## PASSAGE PROVIDED
::::
This article is about how to filter unique items from heterogeneous lists on the type level in Haskell. This example, without further context, might look a bit esoteric by itself, but I learned a lot writing it and wanted to share the experience.
In the last years I’ve been programming more in Haskell than in C++.
I find Haskell is super fascinating because of its mighty type system.
C++ already makes it possible to lift a lot of computation from compile time to run time (using constexpr
and template meta programming) with the positive effect of resulting in less code in your binaries.
Less code in your binaries is great, because this means a “shift left” of bug potential on the time axis from run time to compile time.
Now Haskell makes this much more interesting because its type system is much more intelligent than the one of C++ or comparable languages.
There are many libraries that show off what’s possible.
My current favorite example because I have been using it a lot is the servant
library.
I found learning C++ template meta programming very hard in the beginning because it’s completely different than normal programming. But once you get there, it’s really enlightening and helps in cleaner thinking about and designing of what your programs are actually supposed to do. Trying to do the same things and even more in Haskell, I found the following books and blog articles extremely helpful:
- Book: “Thinking with Types” by Sandy Maguire
- Book: “Haskell Design Patterns” by Ryan Lemmer
- Blog: “Taming Heterogeneous Lists in Haskell” by Hengchu Zhang
However, after getting some inspiration what fascinating things some libraries do at the type level, I wanted to give it a try myself and came up with some private hobby challenge that I wanted to try myself. While trying to hack on the type level, I found the available books and blogs super helpful. But as so often the case, books/articles often tend to explain the simple things simple, then switch to much more complicated examples, but there is quite some gap between the simple and the (maybe too) advanced examples. I got lost there unfortunately and came up with a solution to a sub-problem of my hobby challenge that I wanted to share to fill up that gap.
This blog article shows how to:
- Define a heterogeneous list and print it (looks exactly as known from books/articles)
- How to reverse such lists
- How to filter out unique type items from them
- both at type-level and run time because we need both
Let’s start with some includes and GHC extensions that we need. The full code of this article is here.
::::
## DIRECTIVE A
In the listing, repeat the stretch from the line containing "text Use this" through the line containing "For every layout", both lines included.

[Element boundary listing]
::::
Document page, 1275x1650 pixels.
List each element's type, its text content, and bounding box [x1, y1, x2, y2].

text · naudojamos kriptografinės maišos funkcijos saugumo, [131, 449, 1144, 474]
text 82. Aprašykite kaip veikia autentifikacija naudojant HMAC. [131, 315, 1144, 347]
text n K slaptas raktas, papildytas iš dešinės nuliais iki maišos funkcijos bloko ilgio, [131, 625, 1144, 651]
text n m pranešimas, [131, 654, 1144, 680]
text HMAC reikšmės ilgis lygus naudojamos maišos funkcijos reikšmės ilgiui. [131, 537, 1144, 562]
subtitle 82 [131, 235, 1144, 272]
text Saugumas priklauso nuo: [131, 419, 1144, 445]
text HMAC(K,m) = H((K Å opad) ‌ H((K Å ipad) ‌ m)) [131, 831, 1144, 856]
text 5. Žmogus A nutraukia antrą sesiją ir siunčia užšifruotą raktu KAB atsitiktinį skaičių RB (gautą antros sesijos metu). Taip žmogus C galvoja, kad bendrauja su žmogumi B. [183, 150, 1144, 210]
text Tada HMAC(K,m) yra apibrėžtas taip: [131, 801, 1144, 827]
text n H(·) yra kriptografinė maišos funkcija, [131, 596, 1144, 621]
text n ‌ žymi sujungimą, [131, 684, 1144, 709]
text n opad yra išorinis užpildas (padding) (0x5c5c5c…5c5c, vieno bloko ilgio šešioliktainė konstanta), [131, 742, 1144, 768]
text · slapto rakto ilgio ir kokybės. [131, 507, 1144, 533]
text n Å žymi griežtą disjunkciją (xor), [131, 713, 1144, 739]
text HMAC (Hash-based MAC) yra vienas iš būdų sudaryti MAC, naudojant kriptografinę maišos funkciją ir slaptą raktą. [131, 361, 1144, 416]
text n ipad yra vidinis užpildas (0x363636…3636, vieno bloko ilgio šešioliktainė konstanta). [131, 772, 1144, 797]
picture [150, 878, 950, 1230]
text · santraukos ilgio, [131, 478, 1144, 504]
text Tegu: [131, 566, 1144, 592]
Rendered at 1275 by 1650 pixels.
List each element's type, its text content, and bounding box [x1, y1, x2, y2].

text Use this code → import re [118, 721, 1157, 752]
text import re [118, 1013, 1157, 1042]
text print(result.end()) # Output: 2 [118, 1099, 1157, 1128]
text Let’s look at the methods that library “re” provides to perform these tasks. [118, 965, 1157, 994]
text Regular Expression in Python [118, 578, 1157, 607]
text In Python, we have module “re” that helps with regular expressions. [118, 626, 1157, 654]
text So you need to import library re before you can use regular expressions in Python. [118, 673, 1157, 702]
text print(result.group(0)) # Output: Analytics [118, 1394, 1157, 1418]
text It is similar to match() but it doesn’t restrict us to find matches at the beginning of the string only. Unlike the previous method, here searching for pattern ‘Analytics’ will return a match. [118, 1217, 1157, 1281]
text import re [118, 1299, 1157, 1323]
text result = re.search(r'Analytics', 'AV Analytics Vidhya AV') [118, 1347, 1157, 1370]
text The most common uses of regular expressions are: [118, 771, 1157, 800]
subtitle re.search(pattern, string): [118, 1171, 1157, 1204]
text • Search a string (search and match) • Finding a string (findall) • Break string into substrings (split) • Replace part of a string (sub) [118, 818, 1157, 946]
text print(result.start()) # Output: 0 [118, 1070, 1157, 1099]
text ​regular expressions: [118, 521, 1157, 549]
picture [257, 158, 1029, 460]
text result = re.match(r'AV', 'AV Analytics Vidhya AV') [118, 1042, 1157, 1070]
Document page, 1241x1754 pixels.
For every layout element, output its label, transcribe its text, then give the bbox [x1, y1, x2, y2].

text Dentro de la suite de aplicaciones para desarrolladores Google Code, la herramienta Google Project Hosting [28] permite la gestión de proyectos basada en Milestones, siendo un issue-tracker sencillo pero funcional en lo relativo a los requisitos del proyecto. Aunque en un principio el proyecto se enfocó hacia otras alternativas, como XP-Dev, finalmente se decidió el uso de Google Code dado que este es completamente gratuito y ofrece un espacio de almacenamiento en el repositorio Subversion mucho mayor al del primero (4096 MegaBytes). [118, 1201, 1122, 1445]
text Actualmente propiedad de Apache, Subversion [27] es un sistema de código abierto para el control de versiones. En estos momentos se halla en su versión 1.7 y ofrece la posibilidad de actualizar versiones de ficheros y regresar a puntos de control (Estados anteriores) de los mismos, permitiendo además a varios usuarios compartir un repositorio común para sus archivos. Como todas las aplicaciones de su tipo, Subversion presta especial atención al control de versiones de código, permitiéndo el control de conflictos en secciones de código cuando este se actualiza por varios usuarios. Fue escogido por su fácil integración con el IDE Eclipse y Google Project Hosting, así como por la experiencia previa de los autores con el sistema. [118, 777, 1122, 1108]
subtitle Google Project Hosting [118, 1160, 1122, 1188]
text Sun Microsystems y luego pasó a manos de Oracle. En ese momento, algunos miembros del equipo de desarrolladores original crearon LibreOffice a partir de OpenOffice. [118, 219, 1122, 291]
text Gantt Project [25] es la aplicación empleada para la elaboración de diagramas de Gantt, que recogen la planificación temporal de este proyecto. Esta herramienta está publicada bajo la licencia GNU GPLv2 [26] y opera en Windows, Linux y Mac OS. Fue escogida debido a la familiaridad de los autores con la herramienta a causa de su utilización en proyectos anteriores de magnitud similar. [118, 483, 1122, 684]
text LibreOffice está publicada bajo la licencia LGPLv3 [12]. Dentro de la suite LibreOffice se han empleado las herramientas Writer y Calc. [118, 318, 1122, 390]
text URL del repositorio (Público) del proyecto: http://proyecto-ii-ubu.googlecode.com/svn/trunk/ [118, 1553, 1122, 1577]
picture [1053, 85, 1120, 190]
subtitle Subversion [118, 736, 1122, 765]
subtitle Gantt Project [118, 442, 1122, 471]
::::
## DIRECTIVE B
State whether each statement agrees with the Haskell article, answering yes or no and quoting the deciding words: (i) In recent years the author has programmed more in C++ than in Haskell. (ii) The author's current favorite example library is servant. (iii) The article handles filtering unique type items only at the type level.

## EXERCISE OUTPUT A
text Use this code → import re [118, 721, 1157, 752]
text import re [118, 1013, 1157, 1042]
text print(result.end()) # Output: 2 [118, 1099, 1157, 1128]
text Let’s look at the methods that library “re” provides to perform these tasks. [118, 965, 1157, 994]
text Regular Expression in Python [118, 578, 1157, 607]
text In Python, we have module “re” that helps with regular expressions. [118, 626, 1157, 654]
text So you need to import library re before you can use regular expressions in Python. [118, 673, 1157, 702]
text print(result.group(0)) # Output: Analytics [118, 1394, 1157, 1418]
text It is similar to match() but it doesn’t restrict us to find matches at the beginning of the string only. Unlike the previous method, here searching for pattern ‘Analytics’ will return a match. [118, 1217, 1157, 1281]
text import re [118, 1299, 1157, 1323]
text result = re.search(r'Analytics', 'AV Analytics Vidhya AV') [118, 1347, 1157, 1370]
text The most common uses of regular expressions are: [118, 771, 1157, 800]
subtitle re.search(pattern, string): [118, 1171, 1157, 1204]
text • Search a string (search and match) • Finding a string (findall) • Break string into substrings (split) • Replace part of a string (sub) [118, 818, 1157, 946]
text print(result.start()) # Output: 0 [118, 1070, 1157, 1099]
text ​regular expressions: [118, 521, 1157, 549]
picture [257, 158, 1029, 460]
text result = re.match(r'AV', 'AV Analytics Vidhya AV') [118, 1042, 1157, 1070]
Document page, 1241x1754 pixels.
For every layout element, output its label, transcribe its text, then give the bbox [x1, y1, x2, y2].

## EXERCISE OUTPUT B
(i) No: "In the last years I’ve been programming more in Haskell than in C++."
(ii) Yes: "My current favorite example because I have been using it a lot is the servant"
(iii) No: "both at type-level and run time because we need both"